(Data extract)
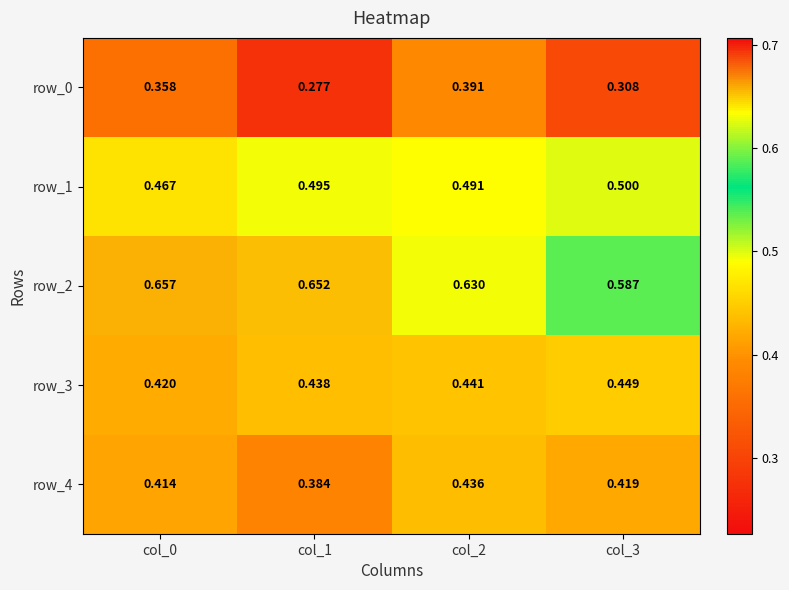

The row_4 series shows 0.7 at col_3. True or false?

False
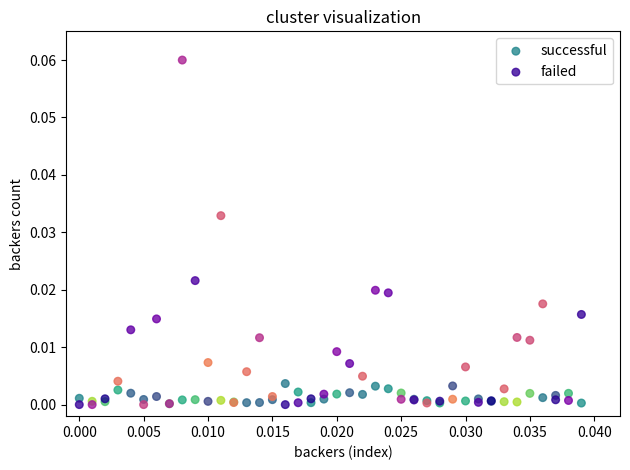

Which series contains the highest Y value?

failed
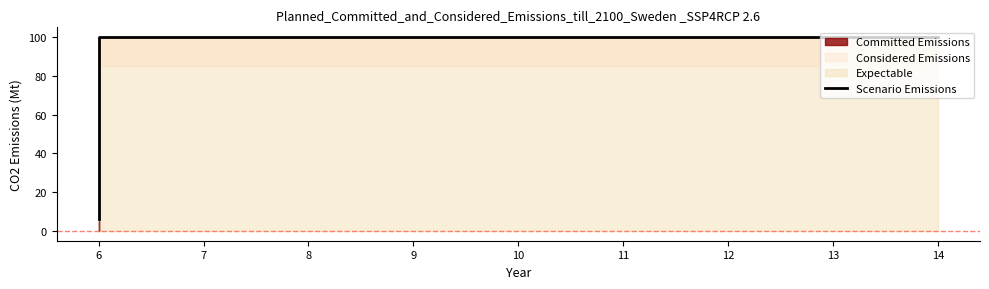

What is the change in value from 6 to 11?

+94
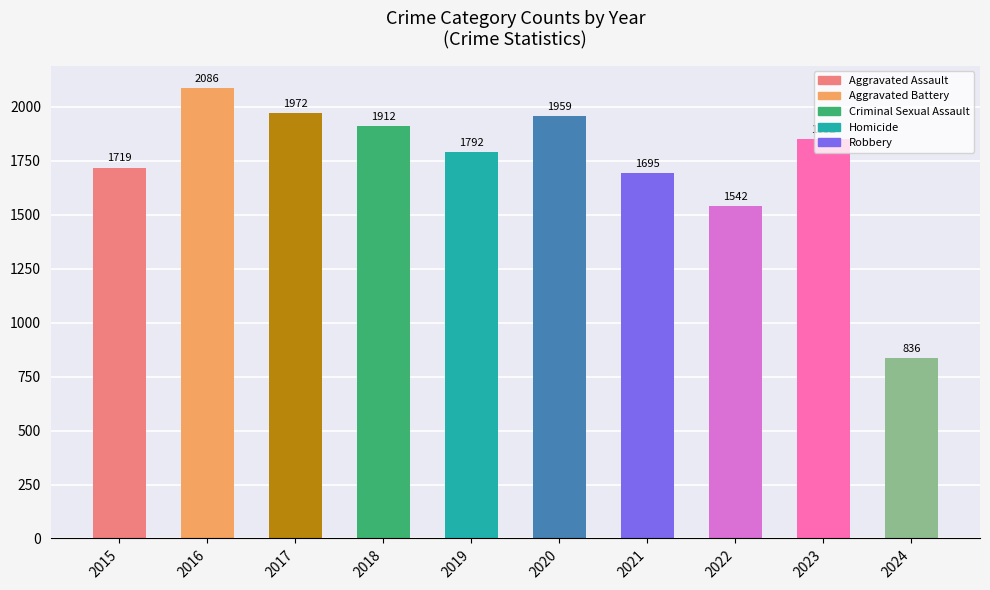

What is the maximum value shown in the chart?

2086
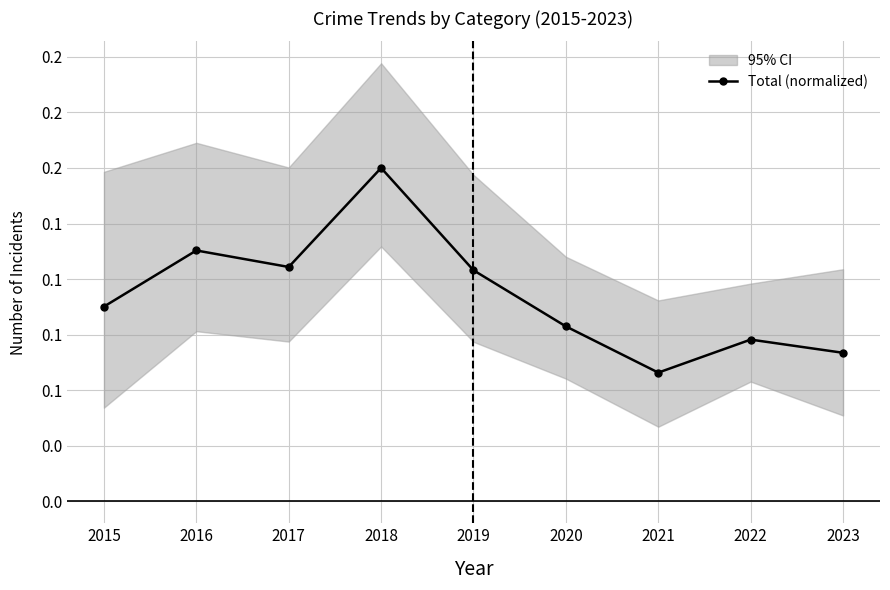

Which label corresponds to the largest value in the chart?

2018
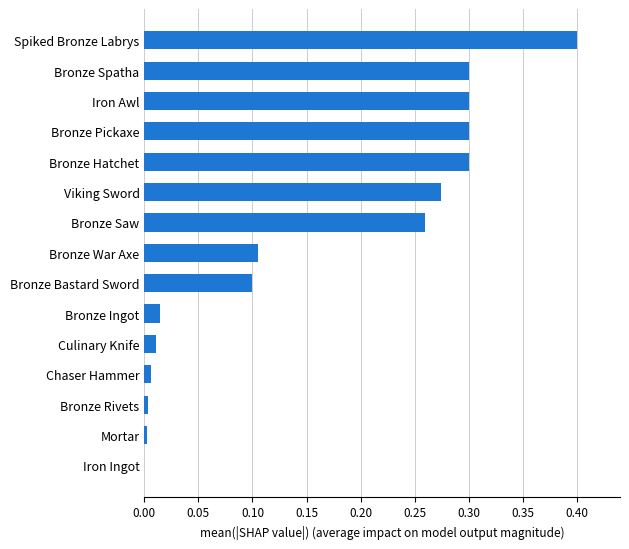

What is the sum of all values?

2.4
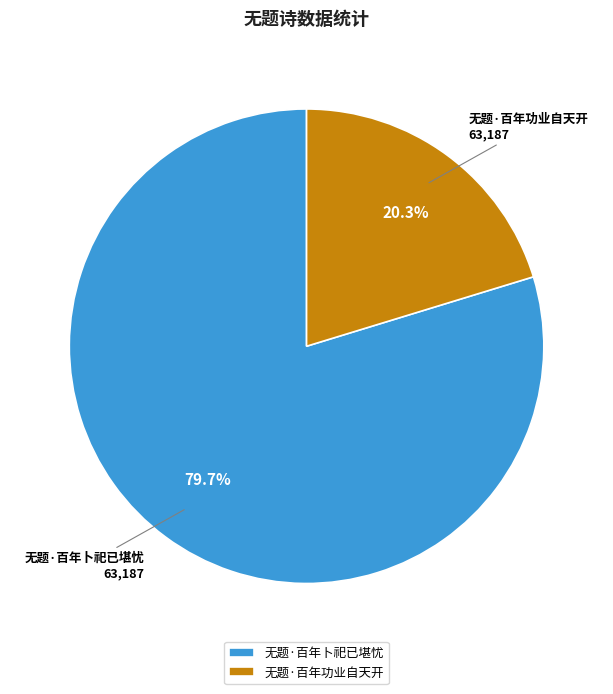

Does 无题·百年卜祀已堪忧 account for over 50% of the chart?

Yes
(End Data extract)
[Required action]
Tally the lines in the rows above that contain the string "series", and reply with only that number.

[Output of the task]
2